Sunday, April 23, 2023
China-Botschafter sorgt für Empörung
China-Botschafter sorgt für Empörung
Artikel von T - Online • Vor 10 Std.
Schockierende Äußerung zur Ukraine
Mit einem TV-Auftritt hat Chinas Botschafter in Frankreich für internationale Empörung gesorgt. Er bestreitet, dass die Krim zur Ukraine gehört. Doch das ist nicht alles.
Im Ukraine-Krieg versucht China, sich möglichst auf keine Seite festzulegen. Doch ein Auftritt des chinesischen Botschafters in Frankreich, Lu Shaye, könnte jetzt offenbart haben, wie in Peking wirklich über den Konflikt gedacht wird. Seine schockierenden Aussagen haben internationale Proteste ausgelöst.
In einem Interview mit dem französischen Nachrichtensender "La Chaine Info" wurde Lu auch zur Situation in der Ukraine befragt. "Gehört die Krim in Ihren Augen zur Ukraine?", wollte der Journalist Darius Rochebin wissen. "Das kommt darauf an, wie man auf das Problem schaut", antwortete Lu: "Es ist nicht so einfach." Dann führt er aus: Schließlich habe der frühere Ministerpräsident der Sowjetunion, Nikita Chruschtschow, die Krim der Ukraine geschenkt.
Das will Darius Rochebin nicht stehen lassen und unterbricht: "Nach internationalem Recht ist die Krim Teil der Ukraine." Darauf antwortet Lu, dass im internationalen Recht auch die ehemaligen Sowjetrepubliken keinen "effektiven Status" hätten, "weil es kein internationales Abkommen gibt, welches ihren Status als souveräne Staaten konkretisiert".
Nach dieser Lesart gehörten Staaten wie Moldawien, die baltischen Republiken, Georgien und auch die Ukraine immer noch zu Russland. Der russische Präsident Wladimir Putin dürfte sich über diese Aussagen gefreut haben. In den vergangenen zwei Jahren hat er immer deutlicher erkennen lassen, dass er von einem "großrussischen" Reich träumt und der Krieg gegen die Ukraine für ihn nur der Anfang ist.
International lösten Lus Äußerungen scharfe Proteste aus.
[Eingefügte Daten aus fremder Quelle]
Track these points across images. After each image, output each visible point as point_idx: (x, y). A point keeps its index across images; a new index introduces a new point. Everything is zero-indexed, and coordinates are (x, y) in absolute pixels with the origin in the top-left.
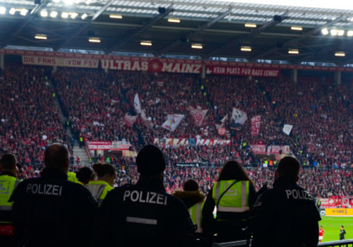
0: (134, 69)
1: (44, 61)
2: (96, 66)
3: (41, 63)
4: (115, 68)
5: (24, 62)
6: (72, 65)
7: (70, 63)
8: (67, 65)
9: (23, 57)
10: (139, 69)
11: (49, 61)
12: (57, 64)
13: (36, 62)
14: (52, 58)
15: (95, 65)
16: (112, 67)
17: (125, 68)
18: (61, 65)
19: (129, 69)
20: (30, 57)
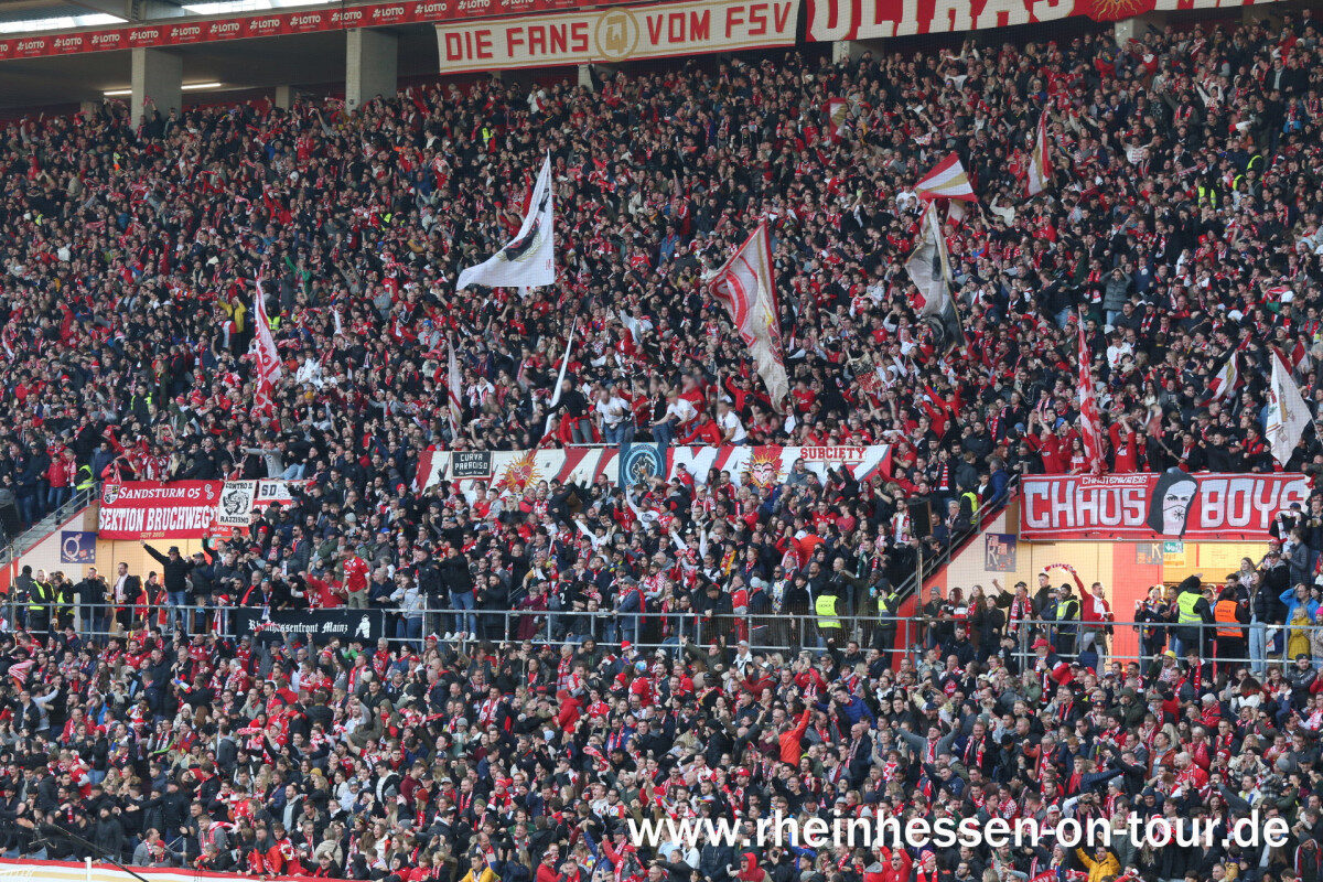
0: (987, 20)
1: (532, 41)
2: (789, 36)
3: (523, 58)
4: (885, 30)
5: (446, 66)
6: (665, 48)
7: (654, 40)
8: (644, 49)
9: (441, 33)
10: (1018, 17)
11: (559, 39)
12: (593, 54)
13: (500, 58)
14: (569, 20)
15: (780, 28)
16: (870, 29)
17: (939, 24)
18: (615, 55)
19: (964, 24)
20: (472, 28)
Litauens Außenminister Gabrielius Landsbergis twitterte einen Link zum Interview mit den Worten: "Wenn sich noch irgendjemand fragt, warum die baltischen Staaten kein Vertrauen in China als 'Friedensvermittler' in der Ukraine haben."
Botschafter sieht sich selbst als "Wolfskrieger"-Diplomat
Der frühere belgische Premierminister Guy Verhofstadt nannte die Äußerungen auf Twitter "empörend". In einer Erklärung des französischen Außenministeriums heißt es, man sei "konsterniert" über die Bemerkungen und erwarte von China nun eine Stellungnahme, ob diese die chinesische Position wiedergeben würden.
Es ist nicht das erste Mal, dass der chinesische Botschafter auffällt. Er selbst bezeichnet sich als Vertreter der "Wolfskrieger"-Diplomatie. Der Begriff stammt aus dem chinesischen Actionfilm "Wolf Warrior" und steht für einen aggressiv-selbstbewussten Nationalismus.
Bereits im März 2021 war Lu von der französischen Regierung einbestellt worden. Er hatte eine Reihe von französischen Wissenschaftlern auf Twitter beschimpft, weil sie Chinas Taiwan-Politik kritisiert hatten. So nannte Lu den französischen Politologen und China-Experten Antoine Bondaz eine "verrückte Hyäne" und einen "ideologischen Troll".
Sein jüngster Auftritt hat freilich nicht nur Kritik an ihm ausgelöst. Französische Medien nahmen auch Präsident Emmanuel Macron ins Visier. Dieser hatte unlängst bei einem Besuch in Peking Präsident Xi Jinping und dessen "Bemühungen" im Ukraine-Konflikt gelobt. Andere europäische Partner hatten dies als befremdlichen und unsolidarischen Anbiederungsversuch gewertet. Blieben die Äußerungen des chinesischen Botschafters unkorrigiert stehen, stünde auch die Glaubwürdigkeit der französischen Diplomatie auf dem Spiel, hieß es etwa in einem Kommentar in der Zeitung "Le Journal du Dimanche".